Civil security, defense, manufacturing, medtech, telecommunication and transportation products account for about 20 percent of Swedish GDP and employ nationally one million people. It is widely recognized, internationally and in Sweden, that the ongoing trend of digitalization will profoundly impact all these industrial areas over the next decade.
This digitalization of industries is challenging due to the increasing amounts of software and data involved, and the increasing number of distributed and interacting devices in combination with imposed performance (e.g. response-time) and quality (e.g. safety, security, resilience) requirements. There is a broad consensus among academia and industry that common digital infrastructures relying on cloud compute centers will not suffice for industrial digitalization at scale. Instead, another architecture is about to emerge referred to as edge computing systems, where the locality of compute services is central. Edge computing promises to provide solutions by complementing today’s embedded systems/devices and cloud systems.
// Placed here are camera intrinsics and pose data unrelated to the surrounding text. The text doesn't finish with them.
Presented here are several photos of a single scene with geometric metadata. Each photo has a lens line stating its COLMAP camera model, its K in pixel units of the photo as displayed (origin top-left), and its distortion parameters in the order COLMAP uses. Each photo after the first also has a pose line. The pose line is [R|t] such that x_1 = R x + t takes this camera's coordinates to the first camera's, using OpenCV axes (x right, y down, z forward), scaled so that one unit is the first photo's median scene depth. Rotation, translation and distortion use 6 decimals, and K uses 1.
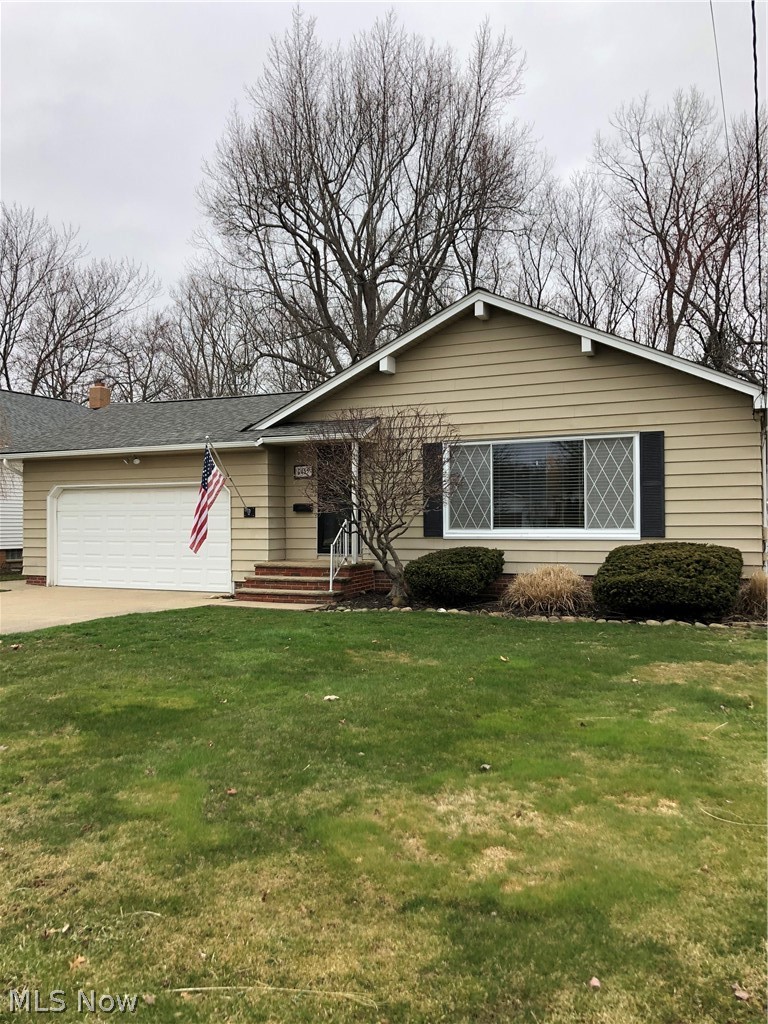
lens RADIAL K [[838.9, 0, 384.0], [0, 838.9, 512.0], [0, 0, 1]] dist [0.004660, 0.000220]
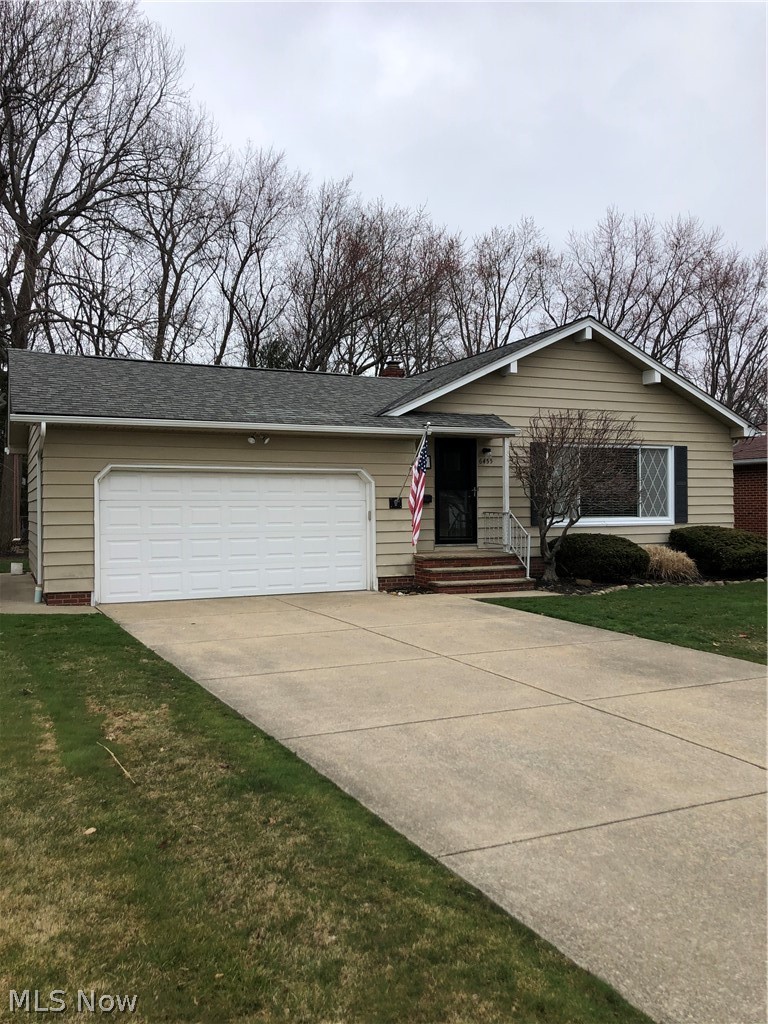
lens RADIAL K [[838.9, 0, 384.0], [0, 838.9, 512.0], [0, 0, 1]] dist [0.004660, 0.000220]
pose [[0.658200, -0.003202, 0.752836, -1.007243], [-0.003056, 0.999971, 0.006924, 0.004252], [-0.752837, -0.006858, 0.658171, 0.447008]]
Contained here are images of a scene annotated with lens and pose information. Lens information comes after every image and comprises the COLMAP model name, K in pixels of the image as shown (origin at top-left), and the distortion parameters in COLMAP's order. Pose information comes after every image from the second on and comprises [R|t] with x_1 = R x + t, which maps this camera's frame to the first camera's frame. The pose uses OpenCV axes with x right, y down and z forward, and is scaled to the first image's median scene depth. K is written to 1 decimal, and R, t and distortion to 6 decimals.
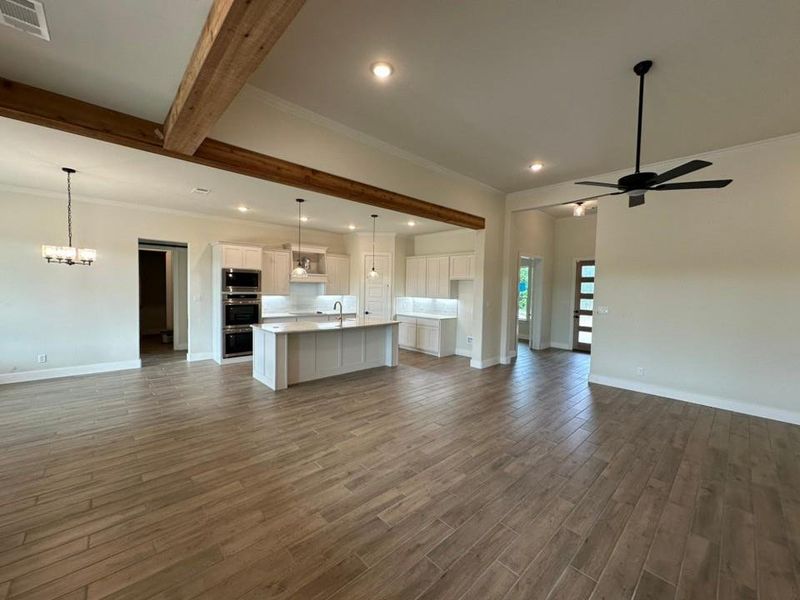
lens RADIAL K [[321.0, 0, 400.0], [0, 321.0, 300.0], [0, 0, 1]] dist [0.000694, 0.000054]
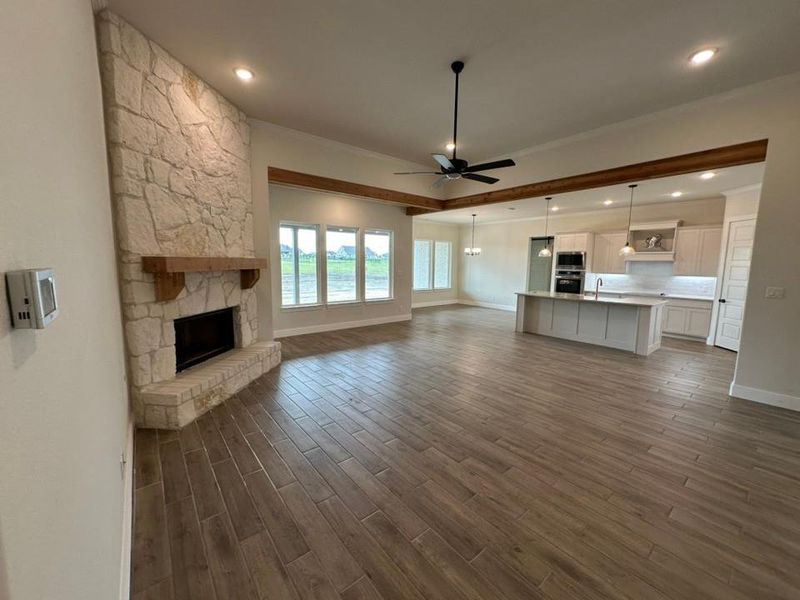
lens RADIAL K [[321.0, 0, 400.0], [0, 321.0, 300.0], [0, 0, 1]] dist [0.000694, 0.000054]
pose [[-0.066788, 0.097479, -0.992994, 0.776273], [-0.055731, 0.993298, 0.101257, 0.004821], [0.996210, 0.062103, -0.060908, 0.351390]]
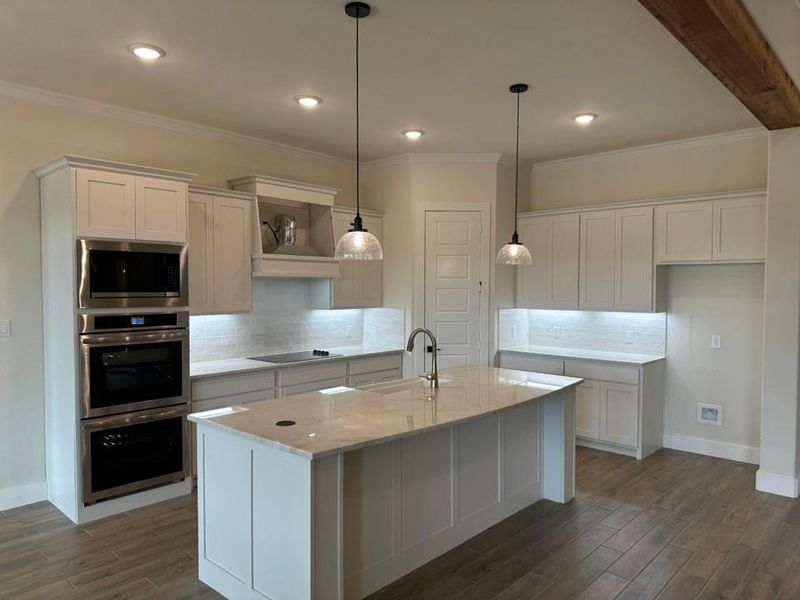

However, for such future solutions to be acceptable and useful in industry and society, it is essential that the constituent systems and applications become trustworthy – i.e. predictable, secure and safe. Achieving these characteristics in edge computing raises fundamental challenges with respect to self-learning algorithms, new attack surfaces, integrated communication and computation paths, as well as cost-efficient design and operation.
Collaboration for trustworthiness in industrial digitalization
There is at present a unique opportunity to drive research on the trustworthiness of edge computing systems and to position Sweden at the forefront of this area, which is projected to provide the bulk of the IT infrastructure on which services and industrial digitalization will be provided. As a response, the proposed competence center targets the exploration and provisioning of novel trustworthy edge computing systems and applications.
Motivated by strong business drivers, the importance of the area for Sweden, industrially relevant research challenges and promising preliminary results, eight academic experts at KTH have joined forces with industrial partners Atlas Copco, Elekta, Ericsson, Saab, and ÅF as well as eight SMEs, to create a sustainable Swedish environment for research, education and industrial development in the area of edge computing.